Limits to functional mobility in the replacement contract
The Supreme Court authorises the possibility of performing functions other than those performed by the person replaced in an interim contract.
According to STS no. 1195/2021 of 1 December, the performance of functions different from those carried out by the replaced worker is in accordance with the law and not a case of fraud in hiring. According to the proven facts, the ruling refers to a worker who signed an interim contract for substitution, as she performed services different from those performed by the substituted worker.

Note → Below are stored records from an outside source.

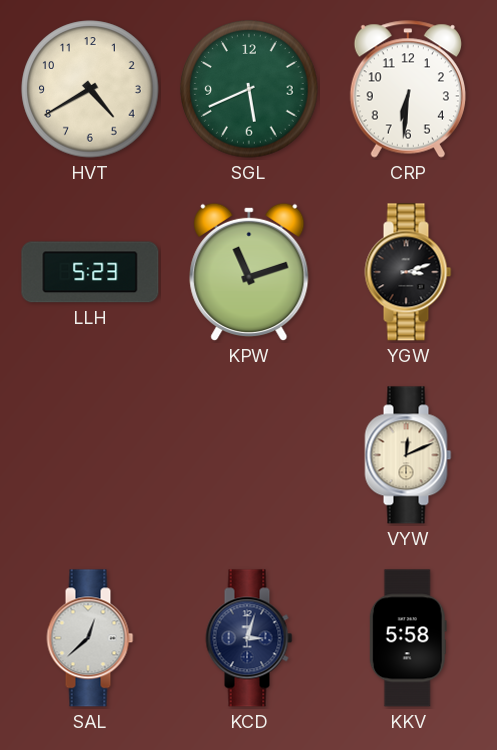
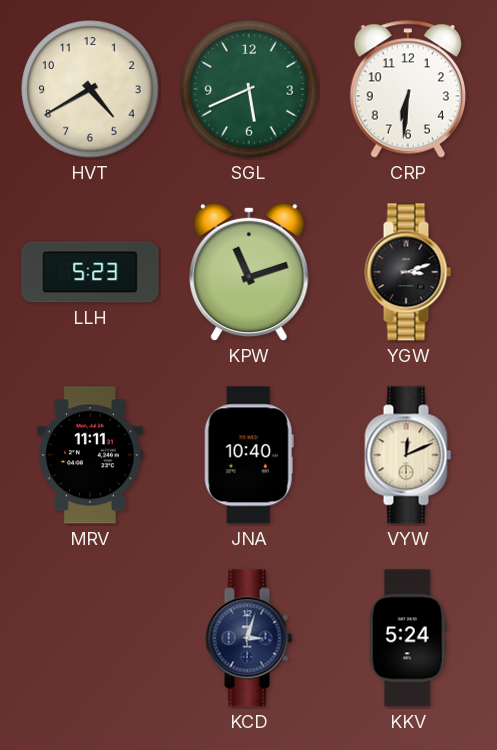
MRV: none -> 11:11
JNA: none -> 10:40
SAL: 12:38 -> none
KKV: 5:58 -> 5:24
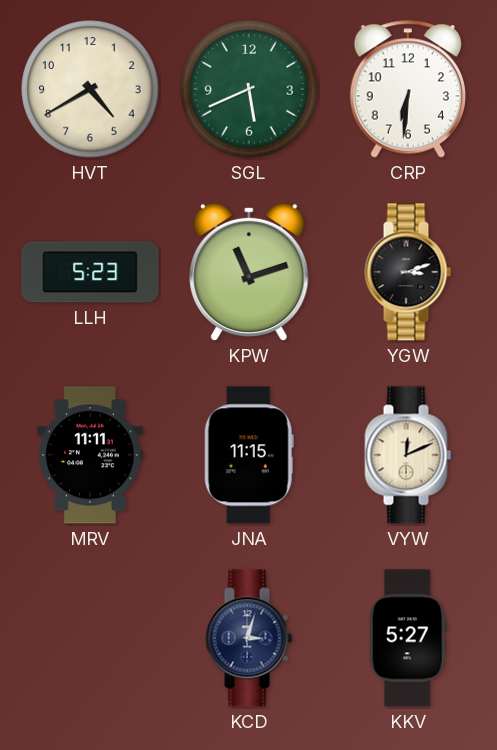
JNA: 10:40 -> 11:15
KKV: 5:24 -> 5:27
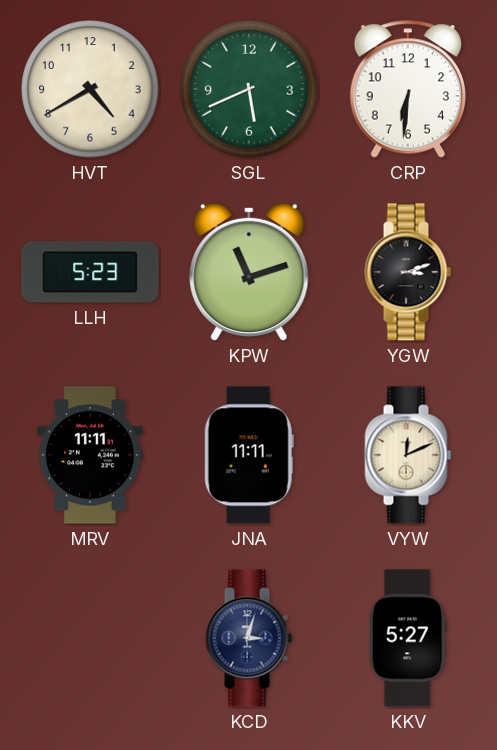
JNA: 11:15 -> 11:11
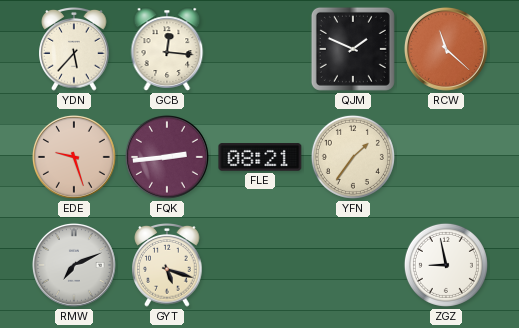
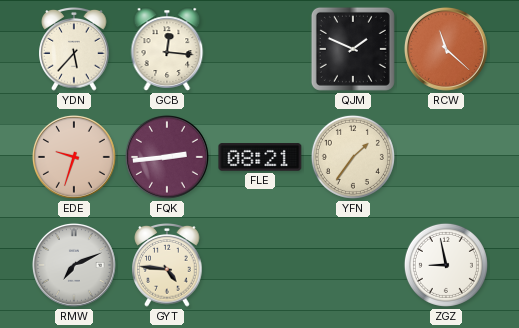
EDE: 9:27 -> 9:33
GYT: 5:18 -> 4:46
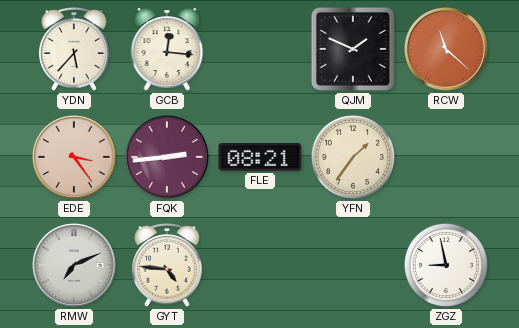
EDE: 9:33 -> 3:24
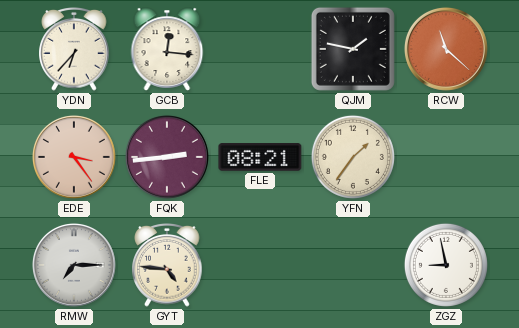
YDN: 5:37 -> 6:37
QJM: 1:49 -> 1:47
RMW: 7:11 -> 7:15
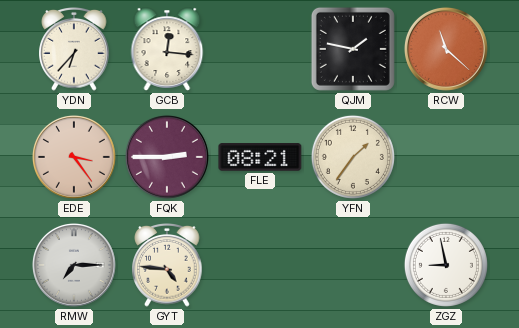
FQK: 2:44 -> 2:45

In this context, the judgment under appeal upheld the unfairness of the dismissal, on the grounds that there had been fraud in the hiring, as the substitute worker had taken up a job that did not previously exist, and was therefore performing different functions to those for which she had been hired.
On the contrary, the Supreme Court held that, both for the interim contract for substitution and for the interim contract for vacancy, the fact that the substitute worker did not go on to occupy the same position and functions as the substituted worker did not imply a breach of the contractual requirements, since this did not determine the breach of the interim nature of the contract. It went on to argue that it was entirely reasonable and legitimate for the specific duties performed by the employee being replaced to be entrusted during his absence to another employee of the company, who could perform them more adequately than the interim employee, the latter going on to perform duties that did not coincide with those of the employee being replaced, provided that the job, which was the object of the replacement, was fully identified.
In the same sense, the High Court understood that, if the temporary replacement was fully compatible with the substitute worker’s right to promotion or professional career, it was also lawful for the substitute to be assigned work within his or her professional group or subgroup, in the same way that the substituted worker could have been assigned work. Having said that, the SC concluded that interim substitution did not prevent the use of the functional mobility provided for in article 39 ET.
That is so, inasmuch as that mobility could have been applied in the same way to the replaced worker. Therefore, given that the interim worker replaces the worker with the right to reserve in all respects, it cannot be accepted that the interim contract for substitution is fulfilled only when the original working conditions of the replaced worker are petrified.